Explaining 3D Computed Tomography Classifiers with Counterfactuals
Joseph Paul Cohen, Louis Blankemeier, Akshay Chaudhari
TL;DR
This work tackles the difficulty of explaining 3D CT classifiers with counterfactuals by extending the Latent Shift approach to volumetric data. It introduces a slice-based autoencoder (Slice AE) to enable gradient-based CF generation on high-resolution CT volumes while keeping memory use practical, using a 2D encoder to preserve 3D context through slice concatenation. A VQ-GAN trained on over 1.4 million CT slices enables plausible latent-space manipulations, and the method is demonstrated on clinical phenotype prediction and lung segmentation, with qualitative and quantitative validation on multiple public datasets. The approach yields localized, clinically meaningful counterfactuals, improves interpretability of high-stakes medical AI, and is publicly released to support future research and auditing.
Abstract
Counterfactual explanations enhance the interpretability of deep learning models in medical imaging, yet adapting them to 3D CT scans poses challenges due to volumetric complexity and resource demands. We extend the Latent Shift counterfactual generation method from 2D applications to explain 3D computed tomography (CT) scans classifiers.

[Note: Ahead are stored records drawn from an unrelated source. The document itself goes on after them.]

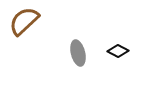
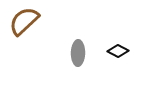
gray ellipse: rotated 15 degrees clockwise
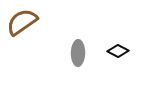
brown semicircle: moved 2 px left, 1 px down; rotated 8 degrees clockwise
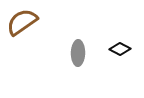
black diamond: moved 2 px right, 2 px up
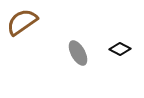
gray ellipse: rotated 30 degrees counterclockwise
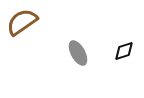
black diamond: moved 4 px right, 2 px down; rotated 45 degrees counterclockwise
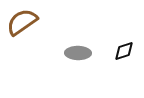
gray ellipse: rotated 60 degrees counterclockwise
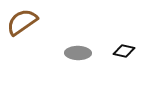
black diamond: rotated 30 degrees clockwise
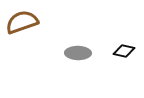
brown semicircle: rotated 16 degrees clockwise
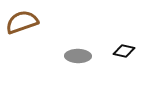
gray ellipse: moved 3 px down
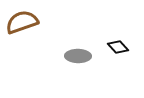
black diamond: moved 6 px left, 4 px up; rotated 35 degrees clockwise
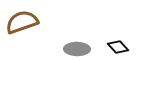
gray ellipse: moved 1 px left, 7 px up
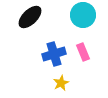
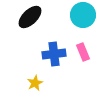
blue cross: rotated 10 degrees clockwise
yellow star: moved 26 px left
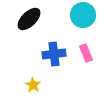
black ellipse: moved 1 px left, 2 px down
pink rectangle: moved 3 px right, 1 px down
yellow star: moved 2 px left, 2 px down; rotated 14 degrees counterclockwise
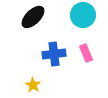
black ellipse: moved 4 px right, 2 px up
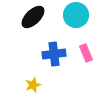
cyan circle: moved 7 px left
yellow star: rotated 21 degrees clockwise
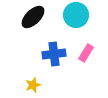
pink rectangle: rotated 54 degrees clockwise
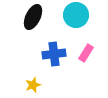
black ellipse: rotated 20 degrees counterclockwise
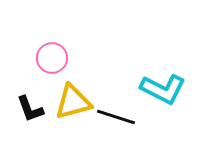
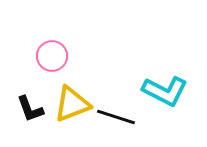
pink circle: moved 2 px up
cyan L-shape: moved 2 px right, 2 px down
yellow triangle: moved 1 px left, 2 px down; rotated 6 degrees counterclockwise
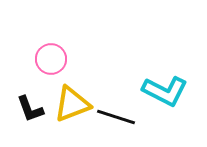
pink circle: moved 1 px left, 3 px down
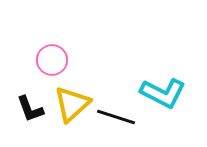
pink circle: moved 1 px right, 1 px down
cyan L-shape: moved 2 px left, 2 px down
yellow triangle: rotated 21 degrees counterclockwise
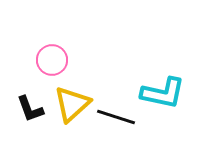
cyan L-shape: rotated 15 degrees counterclockwise
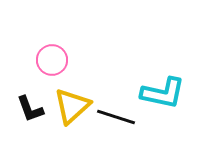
yellow triangle: moved 2 px down
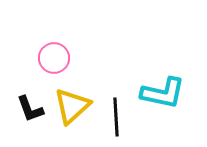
pink circle: moved 2 px right, 2 px up
black line: rotated 69 degrees clockwise
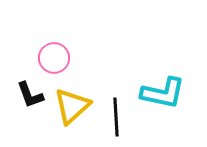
black L-shape: moved 14 px up
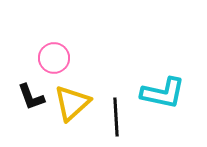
black L-shape: moved 1 px right, 2 px down
yellow triangle: moved 3 px up
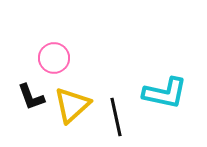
cyan L-shape: moved 2 px right
yellow triangle: moved 2 px down
black line: rotated 9 degrees counterclockwise
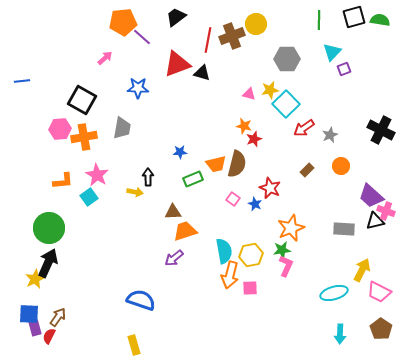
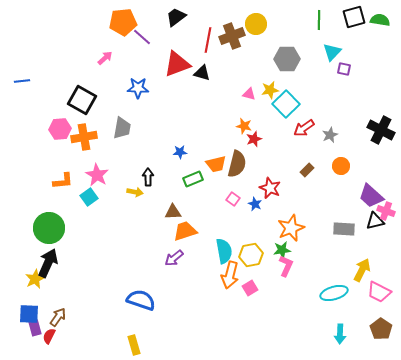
purple square at (344, 69): rotated 32 degrees clockwise
pink square at (250, 288): rotated 28 degrees counterclockwise
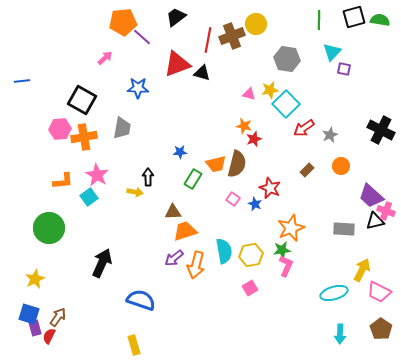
gray hexagon at (287, 59): rotated 10 degrees clockwise
green rectangle at (193, 179): rotated 36 degrees counterclockwise
black arrow at (48, 263): moved 54 px right
orange arrow at (230, 275): moved 34 px left, 10 px up
blue square at (29, 314): rotated 15 degrees clockwise
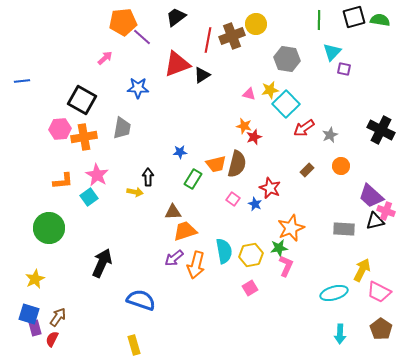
black triangle at (202, 73): moved 2 px down; rotated 48 degrees counterclockwise
red star at (254, 139): moved 2 px up
green star at (282, 250): moved 3 px left, 2 px up
red semicircle at (49, 336): moved 3 px right, 3 px down
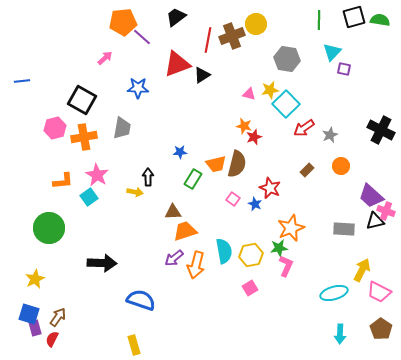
pink hexagon at (60, 129): moved 5 px left, 1 px up; rotated 10 degrees counterclockwise
black arrow at (102, 263): rotated 68 degrees clockwise
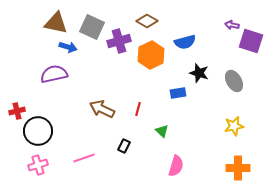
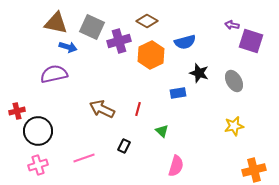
orange cross: moved 16 px right, 2 px down; rotated 15 degrees counterclockwise
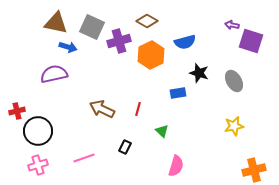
black rectangle: moved 1 px right, 1 px down
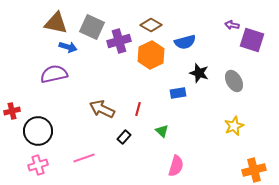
brown diamond: moved 4 px right, 4 px down
purple square: moved 1 px right, 1 px up
red cross: moved 5 px left
yellow star: rotated 12 degrees counterclockwise
black rectangle: moved 1 px left, 10 px up; rotated 16 degrees clockwise
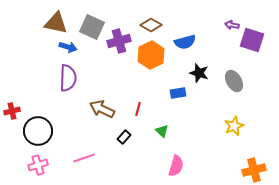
purple semicircle: moved 14 px right, 4 px down; rotated 104 degrees clockwise
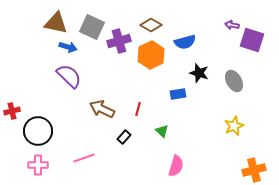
purple semicircle: moved 1 px right, 2 px up; rotated 48 degrees counterclockwise
blue rectangle: moved 1 px down
pink cross: rotated 18 degrees clockwise
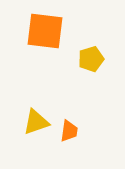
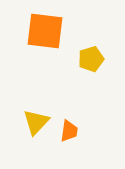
yellow triangle: rotated 28 degrees counterclockwise
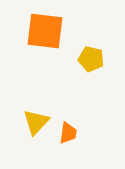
yellow pentagon: rotated 30 degrees clockwise
orange trapezoid: moved 1 px left, 2 px down
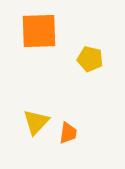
orange square: moved 6 px left; rotated 9 degrees counterclockwise
yellow pentagon: moved 1 px left
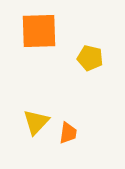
yellow pentagon: moved 1 px up
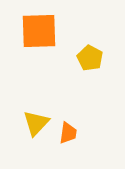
yellow pentagon: rotated 15 degrees clockwise
yellow triangle: moved 1 px down
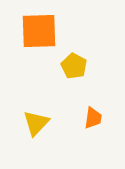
yellow pentagon: moved 16 px left, 8 px down
orange trapezoid: moved 25 px right, 15 px up
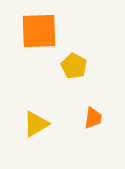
yellow triangle: moved 1 px down; rotated 16 degrees clockwise
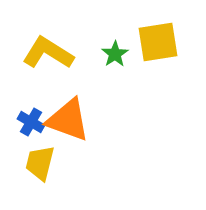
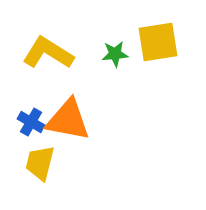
green star: rotated 28 degrees clockwise
orange triangle: rotated 9 degrees counterclockwise
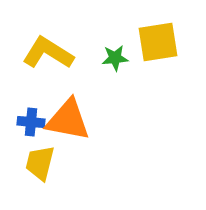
green star: moved 4 px down
blue cross: rotated 24 degrees counterclockwise
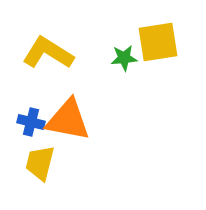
green star: moved 9 px right
blue cross: rotated 8 degrees clockwise
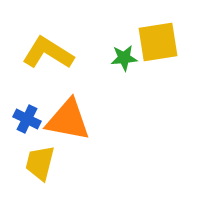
blue cross: moved 4 px left, 3 px up; rotated 12 degrees clockwise
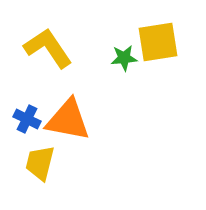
yellow L-shape: moved 5 px up; rotated 24 degrees clockwise
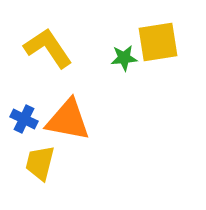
blue cross: moved 3 px left
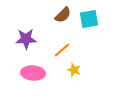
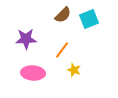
cyan square: rotated 12 degrees counterclockwise
orange line: rotated 12 degrees counterclockwise
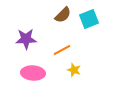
orange line: rotated 24 degrees clockwise
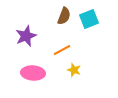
brown semicircle: moved 1 px right, 1 px down; rotated 24 degrees counterclockwise
purple star: moved 3 px up; rotated 20 degrees counterclockwise
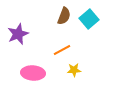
cyan square: rotated 18 degrees counterclockwise
purple star: moved 8 px left, 2 px up
yellow star: rotated 24 degrees counterclockwise
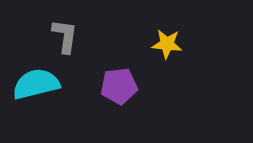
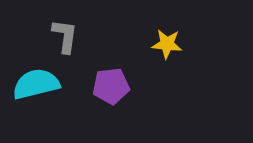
purple pentagon: moved 8 px left
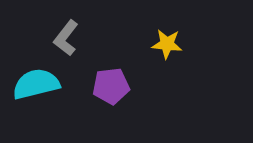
gray L-shape: moved 1 px right, 2 px down; rotated 150 degrees counterclockwise
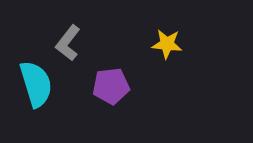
gray L-shape: moved 2 px right, 5 px down
cyan semicircle: rotated 87 degrees clockwise
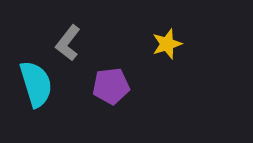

We address the challenges associated with 3D classifiers, such as limited training samples and high memory demands, by implementing a slice-based autoencoder and gradient blocking except for specific chunks of slices. This method leverages a 2D encoder trained on CT slices, which are subsequently combined to maintain 3D context. We demonstrate this technique on two models for clinical phenotype prediction and lung segmentation. Our approach is both memory-efficient and effective for generating interpretable counterfactuals in high-resolution 3D medical imaging.